The Cuban chancellor, Bruno Rodriguez, said on Monday that his government shares similarities with Costa Rica in its policy toward Nicaragua and Venezuela, despite the fact that Costa Rica maintains a critical stance toward those nations allied with Havana.
“We dealt with these issues [Venezuela and Nicaragua], where there are many points of contact, there are substantive differences, but the existence of differences is an opportunity to deepen the dialogue,” Rodríguez told the news program Telenoticias hours after meeting with Costa Rican chancellor Manuel Ventura.

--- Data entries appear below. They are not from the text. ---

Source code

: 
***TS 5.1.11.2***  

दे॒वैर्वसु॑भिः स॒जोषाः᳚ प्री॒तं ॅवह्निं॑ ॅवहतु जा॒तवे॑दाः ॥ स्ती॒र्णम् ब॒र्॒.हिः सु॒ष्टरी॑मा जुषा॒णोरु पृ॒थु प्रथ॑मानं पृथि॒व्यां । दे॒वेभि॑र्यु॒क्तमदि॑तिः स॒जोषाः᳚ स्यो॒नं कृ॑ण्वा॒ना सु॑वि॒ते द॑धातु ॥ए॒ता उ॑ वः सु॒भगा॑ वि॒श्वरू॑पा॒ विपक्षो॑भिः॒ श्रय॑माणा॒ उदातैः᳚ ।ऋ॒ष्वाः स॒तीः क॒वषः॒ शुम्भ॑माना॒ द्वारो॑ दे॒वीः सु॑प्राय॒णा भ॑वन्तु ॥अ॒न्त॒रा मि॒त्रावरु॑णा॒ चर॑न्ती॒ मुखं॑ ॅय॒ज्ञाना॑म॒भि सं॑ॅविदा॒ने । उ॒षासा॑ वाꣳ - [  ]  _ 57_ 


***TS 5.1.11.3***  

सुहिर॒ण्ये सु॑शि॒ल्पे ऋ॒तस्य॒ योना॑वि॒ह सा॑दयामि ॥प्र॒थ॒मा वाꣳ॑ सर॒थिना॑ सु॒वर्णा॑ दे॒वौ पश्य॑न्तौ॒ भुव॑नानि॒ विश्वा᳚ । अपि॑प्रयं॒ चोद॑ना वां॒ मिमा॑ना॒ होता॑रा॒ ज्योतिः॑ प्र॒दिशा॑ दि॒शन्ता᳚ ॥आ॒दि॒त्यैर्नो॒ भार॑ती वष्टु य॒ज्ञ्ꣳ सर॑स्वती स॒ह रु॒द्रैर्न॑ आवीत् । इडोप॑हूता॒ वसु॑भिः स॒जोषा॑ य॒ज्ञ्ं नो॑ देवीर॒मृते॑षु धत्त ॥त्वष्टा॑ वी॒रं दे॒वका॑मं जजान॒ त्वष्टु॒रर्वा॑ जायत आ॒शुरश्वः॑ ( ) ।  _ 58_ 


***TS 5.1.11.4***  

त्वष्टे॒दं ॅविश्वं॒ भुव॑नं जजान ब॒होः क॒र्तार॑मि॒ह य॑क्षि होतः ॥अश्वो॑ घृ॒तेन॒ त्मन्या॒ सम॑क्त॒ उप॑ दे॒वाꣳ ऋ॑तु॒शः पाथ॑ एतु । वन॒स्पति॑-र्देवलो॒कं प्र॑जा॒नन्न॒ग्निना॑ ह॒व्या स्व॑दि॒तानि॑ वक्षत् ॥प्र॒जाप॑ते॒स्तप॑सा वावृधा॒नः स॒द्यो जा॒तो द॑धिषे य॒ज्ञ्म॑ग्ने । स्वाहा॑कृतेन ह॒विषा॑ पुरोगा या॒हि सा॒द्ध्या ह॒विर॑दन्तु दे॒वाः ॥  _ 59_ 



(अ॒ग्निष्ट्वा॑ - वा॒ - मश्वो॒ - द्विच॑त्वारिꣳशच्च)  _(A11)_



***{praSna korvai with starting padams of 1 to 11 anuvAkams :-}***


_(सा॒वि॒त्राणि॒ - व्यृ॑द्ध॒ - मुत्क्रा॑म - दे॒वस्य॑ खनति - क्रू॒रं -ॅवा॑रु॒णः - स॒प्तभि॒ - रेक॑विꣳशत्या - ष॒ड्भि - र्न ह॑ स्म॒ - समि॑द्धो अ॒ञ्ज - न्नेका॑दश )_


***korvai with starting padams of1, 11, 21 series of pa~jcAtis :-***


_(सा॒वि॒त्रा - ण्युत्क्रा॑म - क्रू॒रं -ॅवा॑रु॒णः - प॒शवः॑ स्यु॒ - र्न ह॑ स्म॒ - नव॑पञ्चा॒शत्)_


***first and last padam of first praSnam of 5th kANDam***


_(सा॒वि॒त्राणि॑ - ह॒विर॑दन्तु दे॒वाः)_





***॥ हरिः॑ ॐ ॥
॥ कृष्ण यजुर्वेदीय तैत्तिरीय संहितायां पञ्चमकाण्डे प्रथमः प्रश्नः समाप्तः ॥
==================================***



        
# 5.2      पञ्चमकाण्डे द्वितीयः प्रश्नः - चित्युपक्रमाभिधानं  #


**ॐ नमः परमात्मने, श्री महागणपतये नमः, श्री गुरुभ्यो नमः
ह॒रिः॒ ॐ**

He cited among the agreements the defense of the sovereignty of Venezuela and Nicaragua, and the opposition to the use of force by external agents in those countries.
Cuba is a close ally of Managua and Caracas, while Costa Rica — along with 50 other countries — recognized the opposition and self-proclaimed president in charge of Venezuela, Juan Guaidó, and has a tense and critical relationship with Nicaraguan President Daniel Ortega.

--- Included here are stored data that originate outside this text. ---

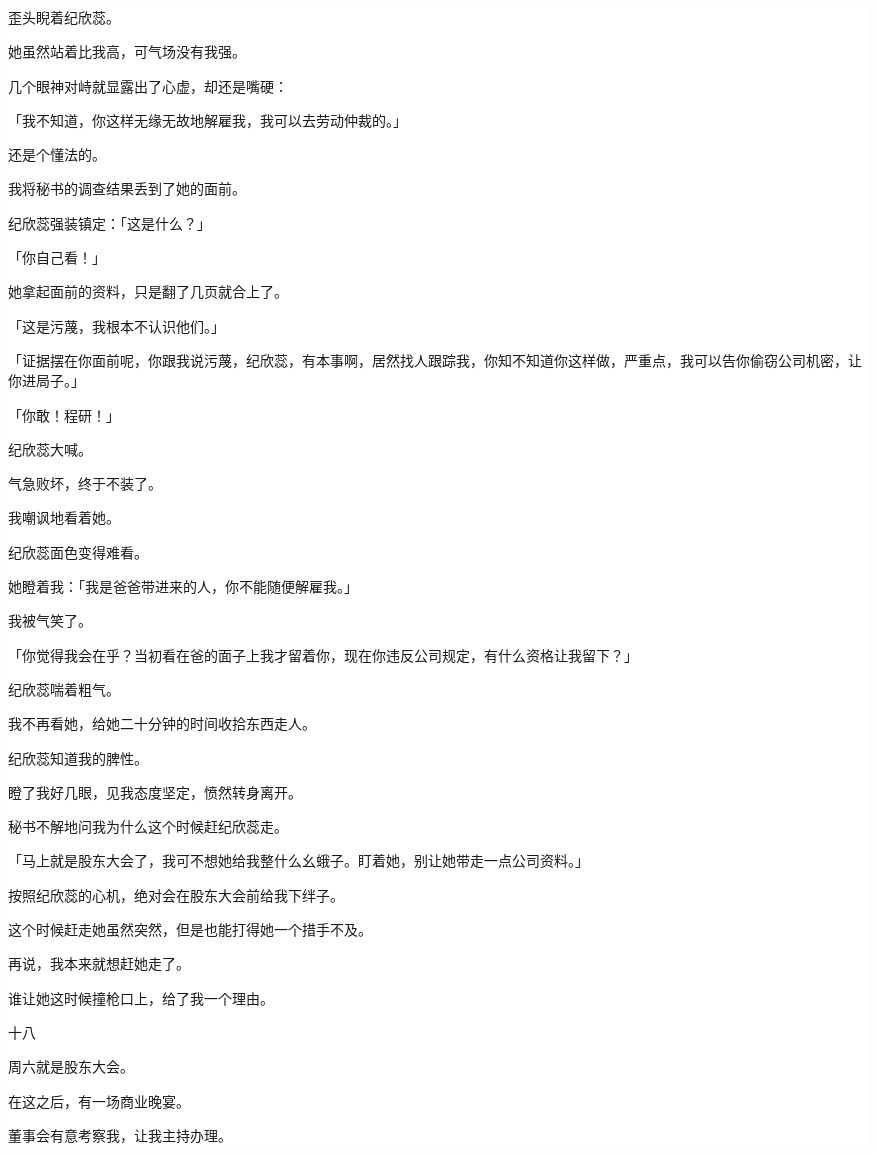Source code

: 歪头睨着纪欣蕊。

她虽然站着比我高，可气场没有我强。

几个眼神对峙就显露出了心虚，却还是嘴硬：

「我不知道，你这样无缘无故地解雇我，我可以去劳动仲裁的。」

还是个懂法的。

我将秘书的调查结果丢到了她的面前。

纪欣蕊强装镇定：「这是什么？」

「你自己看！」

她拿起面前的资料，只是翻了几页就合上了。

「这是污蔑，我根本不认识他们。」

「证据摆在你面前呢，你跟我说污蔑，纪欣蕊，有本事啊，居然找人跟踪我，你知不知道你这样做，严重点，我可以告你偷窃公司机密，让你进局子。」

「你敢！程研！」

纪欣蕊大喊。

气急败坏，终于不装了。

我嘲讽地看着她。

纪欣蕊面色变得难看。

她瞪着我：「我是爸爸带进来的人，你不能随便解雇我。」

我被气笑了。

「你觉得我会在乎？当初看在爸的面子上我才留着你，现在你违反公司规定，有什么资格让我留下？」

纪欣蕊喘着粗气。

我不再看她，给她二十分钟的时间收拾东西走人。

纪欣蕊知道我的脾性。

瞪了我好几眼，见我态度坚定，愤然转身离开。

秘书不解地问我为什么这个时候赶纪欣蕊走。

「马上就是股东大会了，我可不想她给我整什么幺蛾子。盯着她，别让她带走一点公司资料。」

按照纪欣蕊的心机，绝对会在股东大会前给我下绊子。

这个时候赶走她虽然突然，但是也能打得她一个措手不及。

再说，我本来就想赶她走了。

谁让她这时候撞枪口上，给了我一个理由。

十八

周六就是股东大会。

在这之后，有一场商业晚宴。

董事会有意考察我，让我主持办理。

Even so, Rodríguez stressed that he coincided with San José “in that only through dialogue there is a solution” to the crises in those countries.
He also cited the agreement in support of the so-called “Montevideo mechanism,” with the participation of European, Latin American and Caribbean countries, which defends a “Venezuelan solution” to the crisis in that country.
During Rodríguez’s visit, Cuba and Costa Rica signed a cooperation agreement on education as part of the strengthening of ties between the two countries.
The education memorandum was the most concrete result of the visit and was signed by the Costa Rican Minister of Education, Edgar Mora, and the ambassador of Cuba, Danilo Sánchez.
The agreement “will allow exchange of good educational practices, professionals in academic subjects, joint organization of conferences, as well as support actions for sustainable development, special education and talented students,” according to a statement from the Costa Rican chancellery.
Minister Ventura said that his country also intends to exchange experiences with Cuba on gender equity, migration, sustainable tourism and climate change.
“This is a magnificent opportunity to maintain an open and permanent dialogue to meet the challenges that both countries have,” Ventura said.
Rodriguez arrived in Costa Rica on Sunday and left Tuesday after meeting with Cuban diplomatic personnel in San Jose.
His visit coincides with the 10th anniversary of the restoration of diplomatic relations between the two countries.